**WHAT NEEDS TO BE DONE**:
Could you restate the whole listing below word for word, minus the pictures?

**TASK INPUT**:

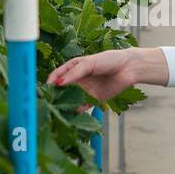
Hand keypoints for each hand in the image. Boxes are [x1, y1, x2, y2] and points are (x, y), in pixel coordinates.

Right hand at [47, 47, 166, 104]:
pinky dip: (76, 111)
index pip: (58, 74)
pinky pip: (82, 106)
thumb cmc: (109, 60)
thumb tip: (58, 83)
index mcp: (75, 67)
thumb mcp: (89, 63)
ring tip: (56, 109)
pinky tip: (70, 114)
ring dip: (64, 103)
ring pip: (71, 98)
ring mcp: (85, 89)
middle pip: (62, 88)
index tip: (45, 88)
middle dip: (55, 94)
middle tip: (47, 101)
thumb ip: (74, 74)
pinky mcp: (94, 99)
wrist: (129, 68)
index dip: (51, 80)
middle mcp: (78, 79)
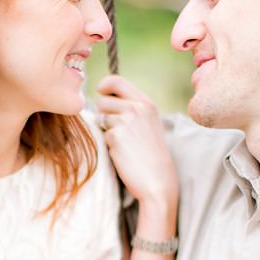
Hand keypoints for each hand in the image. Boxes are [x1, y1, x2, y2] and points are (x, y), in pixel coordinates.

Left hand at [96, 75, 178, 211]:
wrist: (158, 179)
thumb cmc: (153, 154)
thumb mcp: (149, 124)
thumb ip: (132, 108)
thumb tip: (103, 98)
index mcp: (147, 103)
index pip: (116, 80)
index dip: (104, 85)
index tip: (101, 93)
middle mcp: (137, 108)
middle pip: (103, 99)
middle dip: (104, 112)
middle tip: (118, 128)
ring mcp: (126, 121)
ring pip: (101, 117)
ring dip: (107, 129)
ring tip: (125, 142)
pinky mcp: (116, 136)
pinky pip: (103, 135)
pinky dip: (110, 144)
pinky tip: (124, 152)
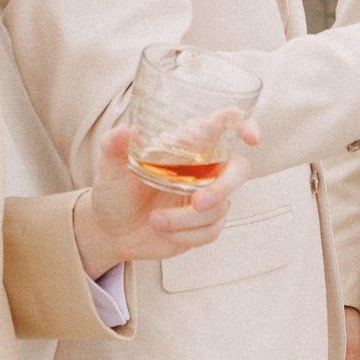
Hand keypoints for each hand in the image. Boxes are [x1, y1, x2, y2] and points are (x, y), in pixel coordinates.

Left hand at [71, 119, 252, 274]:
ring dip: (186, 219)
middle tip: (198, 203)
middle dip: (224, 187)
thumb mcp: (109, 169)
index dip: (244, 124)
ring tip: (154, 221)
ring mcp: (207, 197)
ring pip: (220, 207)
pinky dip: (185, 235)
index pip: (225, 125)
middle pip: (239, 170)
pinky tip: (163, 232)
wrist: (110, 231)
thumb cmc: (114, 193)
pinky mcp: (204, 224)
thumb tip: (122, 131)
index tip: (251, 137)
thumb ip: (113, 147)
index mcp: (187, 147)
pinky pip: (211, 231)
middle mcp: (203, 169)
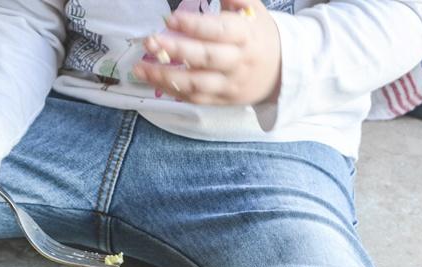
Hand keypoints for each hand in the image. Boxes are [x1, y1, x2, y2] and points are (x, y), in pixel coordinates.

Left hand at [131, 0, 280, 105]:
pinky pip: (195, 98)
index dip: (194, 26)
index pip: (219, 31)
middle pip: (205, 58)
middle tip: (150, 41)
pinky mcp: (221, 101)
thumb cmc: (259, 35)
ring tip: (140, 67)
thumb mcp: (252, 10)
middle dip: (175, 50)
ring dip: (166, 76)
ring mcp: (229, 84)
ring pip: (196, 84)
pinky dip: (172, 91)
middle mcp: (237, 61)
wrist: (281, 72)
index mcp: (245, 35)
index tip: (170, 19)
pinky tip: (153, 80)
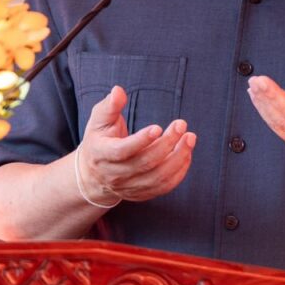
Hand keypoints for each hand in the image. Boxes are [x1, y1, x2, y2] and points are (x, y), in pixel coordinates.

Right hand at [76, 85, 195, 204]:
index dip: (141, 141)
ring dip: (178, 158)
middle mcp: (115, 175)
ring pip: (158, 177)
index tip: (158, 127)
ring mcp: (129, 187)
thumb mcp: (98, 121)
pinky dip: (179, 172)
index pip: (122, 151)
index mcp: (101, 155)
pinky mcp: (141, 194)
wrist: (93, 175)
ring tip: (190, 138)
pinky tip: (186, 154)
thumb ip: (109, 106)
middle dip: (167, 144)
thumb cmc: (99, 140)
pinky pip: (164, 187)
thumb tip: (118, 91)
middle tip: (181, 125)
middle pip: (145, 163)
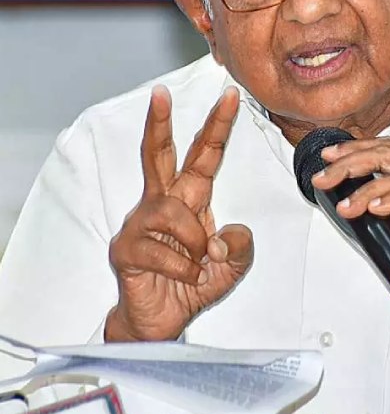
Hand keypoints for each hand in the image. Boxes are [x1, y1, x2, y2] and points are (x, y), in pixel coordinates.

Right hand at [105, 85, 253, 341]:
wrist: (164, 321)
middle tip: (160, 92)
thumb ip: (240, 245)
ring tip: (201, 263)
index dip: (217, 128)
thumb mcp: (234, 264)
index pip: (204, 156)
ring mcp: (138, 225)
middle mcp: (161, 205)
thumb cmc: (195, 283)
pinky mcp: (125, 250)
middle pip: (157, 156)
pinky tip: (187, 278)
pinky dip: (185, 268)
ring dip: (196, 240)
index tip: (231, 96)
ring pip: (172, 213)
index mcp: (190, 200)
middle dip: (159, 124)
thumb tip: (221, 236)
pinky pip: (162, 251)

**RESULT**:
Hand keypoints for each hand in the image. Boxes are [x1, y1, x2, y2] and points are (x, y), in pixel coordinates.

Right hand at [47, 47, 166, 104]:
pinky dip: (76, 111)
index pip: (58, 74)
pinky pip: (82, 106)
thumb cmc: (109, 60)
thumb tip: (58, 83)
index mcp: (75, 67)
thumb mcp: (89, 63)
ring tip: (56, 109)
pinky tip: (70, 114)
ring dip: (64, 103)
ring pip: (71, 98)
ring mcp: (85, 89)
middle pip: (62, 88)
index tip: (45, 88)
middle dip: (55, 94)
middle tip: (47, 101)
thumb ip: (74, 74)
pinky mcp: (94, 99)
wrist: (129, 68)
index dip: (51, 80)
middle mcp: (78, 79)
Hand keypoints for each hand in the image. Boxes are [x1, y1, x2, y2] and points are (x, y), in pixel coordinates.

Left hand at [96, 75, 178, 211]:
wrist: (158, 179)
thumb cmc: (153, 154)
thumb mcp: (149, 124)
thumb ip: (132, 108)
thumb tip: (103, 98)
index mcp: (147, 103)
index pip: (116, 80)
index dip: (104, 85)
index tip: (101, 93)
middle mcp: (137, 108)
middle pip: (103, 99)
middle dip: (104, 112)
middle tip: (118, 128)
ring mcp: (126, 121)
ring pip: (101, 117)
ring dip: (107, 129)
ring tip: (125, 142)
pinky mcp: (116, 136)
pinky pip: (103, 135)
pinky dip: (110, 144)
pinky tip: (124, 152)
Hand keypoints for each hand in the image. Boxes are [x1, y1, x2, y2] and points are (x, y), in pixel coordinates.

Left hand at [71, 119, 252, 274]:
ring dip: (186, 219)
middle tip: (198, 203)
middle dip: (224, 187)
thumb mcp: (109, 169)
index dip: (244, 124)
ring tip: (154, 221)
ring mcp: (207, 197)
ring pip: (220, 207)
pinky dip: (185, 235)
index pip: (225, 125)
middle pip: (239, 170)
pinky tip: (163, 232)
wrist: (110, 231)
thumb cmc: (114, 193)
pinky mcp: (204, 224)
thumb tip: (122, 131)
index tip: (251, 137)
thumb ip: (113, 147)
index mcp: (187, 147)
pinky pip: (211, 231)
middle mcp: (203, 169)
Hand keypoints for each hand in the image. Boxes are [x1, y1, x2, y2] and points are (x, y), in pixel coordinates.

Left hand at [131, 0, 280, 105]:
pinky pip: (195, 98)
index dip: (194, 26)
index pip: (219, 31)
middle pip: (205, 58)
middle tip: (150, 41)
pinky mcp: (221, 101)
thumb cmc: (259, 35)
ring tip: (140, 67)
thumb mcp: (252, 10)
middle dip: (175, 50)
ring dip: (166, 76)
ring mcp: (229, 84)
ring pip: (196, 84)
pinky dip: (172, 91)
middle mcp: (237, 61)
wrist: (281, 72)
index mcp: (245, 35)
index tip: (170, 19)
pinky tip: (153, 80)
Hand keypoints for each hand in the image. Boxes are [x1, y1, x2, y2] and points are (x, y), in pixel coordinates.

Right hand at [76, 85, 195, 204]:
index dip: (141, 141)
ring dip: (178, 158)
middle mcp: (115, 175)
ring pip: (158, 177)
index tip: (158, 127)
ring mcp: (129, 187)
thumb mcp: (98, 121)
pinky dip: (179, 172)
index pip: (122, 151)
index mcp: (101, 155)
pinky mcp: (141, 194)
wrist: (93, 175)
ring tip: (190, 138)
pinky tip: (186, 154)
thumb ip: (109, 106)
middle dip: (167, 144)
thumb cmc: (99, 140)
pinky pip: (164, 187)
thumb tip: (118, 91)
middle tip: (181, 125)
middle pip: (145, 163)
Hand keypoints for each hand in the image. Boxes are [x1, y1, x2, y2] and points are (x, y), in pixel coordinates.

Right hand at [105, 85, 253, 341]:
wrist: (164, 321)
middle tip: (160, 92)
thumb ip: (240, 245)
ring tip: (201, 263)
index dip: (217, 128)
thumb mcp: (234, 264)
index pip: (204, 156)
ring mcp: (138, 225)
middle mcp: (161, 205)
thumb cmc: (195, 283)
pinky mcp: (125, 250)
middle pip: (157, 156)
pinky tip: (187, 278)
pinky dip: (185, 268)
ring dip: (196, 240)
index tip: (231, 96)
ring pip: (172, 213)
index mcp: (190, 200)
middle dip: (159, 124)
thumb tip: (221, 236)
pinky pip: (162, 251)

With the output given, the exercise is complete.